Second normal form (2NF) describes full functional dependency on the primary key. It most commonly applies to tables that have composite primary keys, where two or more attributes comprise the primary key. It requires that there are no non-trivial functional dependencies of a non-key attribute on a part (subset) of a candidate key. A table is said to be in the 2NF if and only if it is in the 1NF and every non-key attribute is irreducibly dependent on the primary key (i.e. not partially dependent on candidate key). Thus, if all keys are singleton keys, the relation is guaranteed to be in at least 2NF.
Consider a table describing the source of machine parts, with the following attributes:
Part's ID (primary key) | Supplier's ID (primary key) | Supplier's name | Price | Supplier's address |
---|---|---|---|---|
65 | 2 | Stylized Parts | $59.99 | VA |
73 | 2 | Stylized Parts | $20.00 | VA |
65 | 1 | ACME Industries | $59.99 | CA |
This table is in the first normal form, as all values in the table are atomic (although, in a production system, the currency sign would not be included). The part's ID and the supplier's ID form the composite primary key because the same part can be supplied by multiple suppliers.
The relationship of the primary keys to price is correct: price is fully dependent on the primary key since different suppliers may charge a different price for the same part.
However, the supplier's name and address are only dependent on the supplier's ID, and thus this table breaks 2NF. Note the redundancy, where the name "Stylized Parts" and address "VA" is recorded twice. What if they relocate or merge with another company? This attribute should be placed in a second table like:
ID | Name | Address |
---|---|---|
1 | ACME Industries | CA |
2 | Stylized Parts | VA |
In order to find if a table is in 2NF, examine each non-key column of the table and ask whether or not it is fully dependent on every key in the composite key. If it isn't, it should be moved to its own table. Note that the next step, making sure that each non-key column is not dependent on any other non-key column, constitutes the third normal form.

**Data excerpt:**

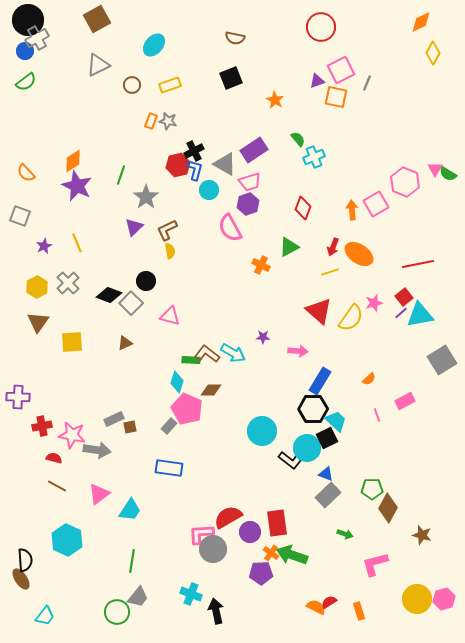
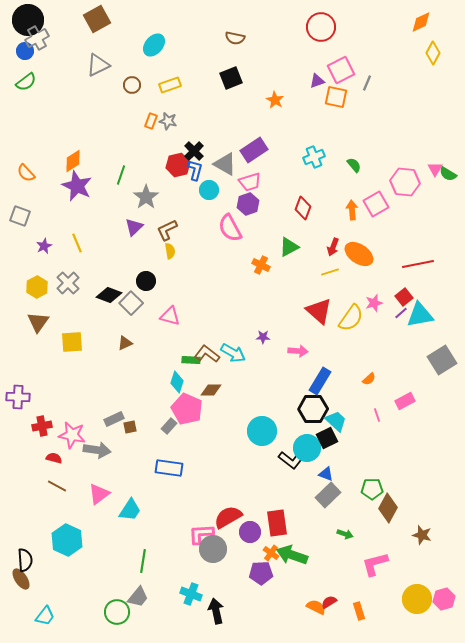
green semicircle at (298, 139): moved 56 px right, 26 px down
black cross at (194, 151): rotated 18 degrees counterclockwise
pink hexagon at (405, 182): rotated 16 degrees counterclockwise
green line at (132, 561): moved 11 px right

**Written request 1:** From the second normal form passage, reproduce word for word the part that begins at the words "Consider a table" and stops after the words "the same part.".
**Written request 2:** In the second normal form passage, name every column heading of the machine-parts table.
**Written request 3:** Translate this sentence from the second normal form passage into Spanish: "Thus, if all keys are singleton keys, the relation is guaranteed to be in at least 2NF."

**Answer 1:**
Consider a table describing the source of machine parts, with the following attributes:
Part's ID (primary key) | Supplier's ID (primary key) | Supplier's name | Price | Supplier's address |
---|---|---|---|---|
65 | 2 | Stylized Parts | $59.99 | VA |
73 | 2 | Stylized Parts | $20.00 | VA |
65 | 1 | ACME Industries | $59.99 | CA |
This table is in the first normal form, as all values in the table are atomic (although, in a production system, the currency sign would not be included). The part's ID and the supplier's ID form the composite primary key because the same part can be supplied by multiple suppliers.
The relationship of the primary keys to price is correct: price is fully dependent on the primary key since different suppliers may charge a different price for the same part.

**Answer 2:**
Part's ID (primary key)
Supplier's ID (primary key)
Supplier's name
Price
Supplier's address

**Answer 3:** Así, si todas las claves son claves simples, se garantiza que la relación está al menos en 2FN.